16 de agosto de 2025

1 – Um chuvareu desses só se viu naquela invernada de 1970 no sertão da Paraíba, em que Zé de Angélica, ao abrir a porta da casa e se deparar com a barra coberta de nuvens, o relâmpago cortando o céu e o trovão acordando os passarinhos, exclamou:

– Eita Zefa, é o mundo todo. Vai de Catolé do Rocha aos Estados Unidos.

 

2 – Chove em João Pessoa há dois dias e pelo jeito vai continuar chovendo. As ruas viraram açudes, lagoas, rios. Ruas de pobres e ruas de ricos, todas iguais, todas cheias, lotadas, galerias entupidas, o Jaguaribe transbordando e enchendo as casas do São José, a natureza cobrando alto preço pelos seus espaços invadidos, até a Barreira do Cabo Branco não aguentou, caiu, encheu a pista de escombros.

 

3 – Nesses tempos de chuva e de desabrigos, dá gosto ver o coronel Kelsen coberto com sua capa de chuva correndo para um lado e para o outro. Aquele ama o que faz, faz por amor, faz com gosto, tem prazer em fazer. E sem perder o bom humor, dando entrevistas com a maior boa vontade, respondendo perguntas inteligentes e perguntas idiotas com uma paciência de Jó.

 

4 – Nem o Parque Paraíba escapou das cheias. Virou o Lago Paraíba. Só faltaram os patinhos nadando. Mas enquanto há vida, há esperança, brevemente os patinhos chegarão, basta chover mais, encompridar o toró, São Pedro não fechar a torneira da Cagepa celestial.

 

5 – Fiquei sem sair de casa, só espiando de longe e me lembrando as invernadas da minha infância, quando levar chuva era esporte e não ameaça de drifuço. A gente corria para as biqueiras das casas e recebia a água do céu como se fosse um presente de Deus. Depois deitava nas correntezas da rua e se melava de lama na maior festa. Eita como era bom, aliás, bom não, muito ótimo demais.

 

6 – E quando o açude sangrava todo mundo corria para ver.
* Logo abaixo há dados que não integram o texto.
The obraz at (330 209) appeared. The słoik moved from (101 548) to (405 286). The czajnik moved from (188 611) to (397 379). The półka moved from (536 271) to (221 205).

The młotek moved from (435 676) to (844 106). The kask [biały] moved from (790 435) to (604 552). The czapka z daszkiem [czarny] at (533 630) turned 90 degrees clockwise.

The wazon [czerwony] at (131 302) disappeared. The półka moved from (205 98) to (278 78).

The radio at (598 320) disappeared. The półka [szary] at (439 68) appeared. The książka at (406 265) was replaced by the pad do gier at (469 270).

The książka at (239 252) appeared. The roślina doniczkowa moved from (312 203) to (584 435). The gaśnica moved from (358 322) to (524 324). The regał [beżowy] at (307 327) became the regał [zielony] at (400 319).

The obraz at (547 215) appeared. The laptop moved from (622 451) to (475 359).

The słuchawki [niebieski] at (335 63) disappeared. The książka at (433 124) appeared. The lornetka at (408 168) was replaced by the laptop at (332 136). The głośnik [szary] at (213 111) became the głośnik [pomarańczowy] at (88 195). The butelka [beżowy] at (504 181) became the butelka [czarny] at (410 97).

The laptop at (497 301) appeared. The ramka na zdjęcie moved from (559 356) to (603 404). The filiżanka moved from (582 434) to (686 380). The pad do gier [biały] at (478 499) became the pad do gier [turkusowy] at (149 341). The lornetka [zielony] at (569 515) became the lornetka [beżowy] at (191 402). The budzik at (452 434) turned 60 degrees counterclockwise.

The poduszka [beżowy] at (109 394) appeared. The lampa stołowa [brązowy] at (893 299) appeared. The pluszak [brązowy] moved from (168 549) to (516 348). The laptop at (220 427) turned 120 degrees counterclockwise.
Alguns pegavam os balaios e emboscavam os peixes que saiam na correnteza do sangradouro. Papai levava balaios cheios de piabas e corrós para mamãe tratar e fritar pra nós comer de mistura.

 

7 – Em Princesa tinha um açude, disse tinha porque não tem mais, no lugar dele surgiu uma enorme fossa que recebe as bostas da população. Era o Açude Velho, nossa prainha de todos os dias. A água da chuva enchia o açude e a população enchia suas margens para tomar banho e se divertir.

 

8 – Mataram o açude do milagre de Padre Ibiapina, que em séculos passados foi chamado às pressas para socorrer o paredão ameaçado de rompimento. Convocou a população, cada morador levava um saco de terra, jogava a terra na parede, e de saco em saco o paredão resistiu, não arrombou e está lá até hoje.

 

9 – Sem o Padre Ibiapina por perto e contando com a ajuda de prefeitos irresponsáveis, as fossas e esgotos da cidade foram desviados para as águas do açude, que ficaram da cor de bosta. No lugar do cheiro gostoso de água limpa surgiu o fedor horroroso de merda azeda. Uma vez pescaram enorme traíra e quando abriram o bucho dela, lá dentro repousava um enorme tolete.

 

10 – E agora, além de queda, coice. Estão vendendo as margens do velho Ibiapina. Quem não compra, invade. E quem invade ou compra aterra para construir casas. Até um posto de gasolina é erguido soberbo nas proximidades do sangradouro. Daqui a uns dias alguém vai dizer ao filho mais novo: “Aqui já foi um açude, não é mais”.

 

11 – E agora lá se vão meus abraços sabadais para Clilson Júnior, Eliabe Castor, Júnior Gurgel, João Vicente Machado, Germano Barbosa, Acires Machini, Ademar Nonato, Agnelo Muniz, Alexandre Moca, Toinho Fernandes, Antônio Malvino, Newton Arnaud, Bigu de Jacumã, Bivar Duda, Carlos Candeia, Carlos Feitosa,  Chola Morato, Edilson Júnior, Eduardo Videres, Harrison Targino, Hildebrando Rosas, 1berto de Almeida e Luiz Nunes Alves.

 

12 – A Paraíba recebeu, em décadas passadas, o presidente em festa. O governador fez tudo para o chefe da Nação se sentir em casa. Hotel Cinco Estrelas, mordomias mil, o presidente até namorar, namorou. Viajou pelo sertão, conheceu fazendas, por aqui se demorou cerca de três dias.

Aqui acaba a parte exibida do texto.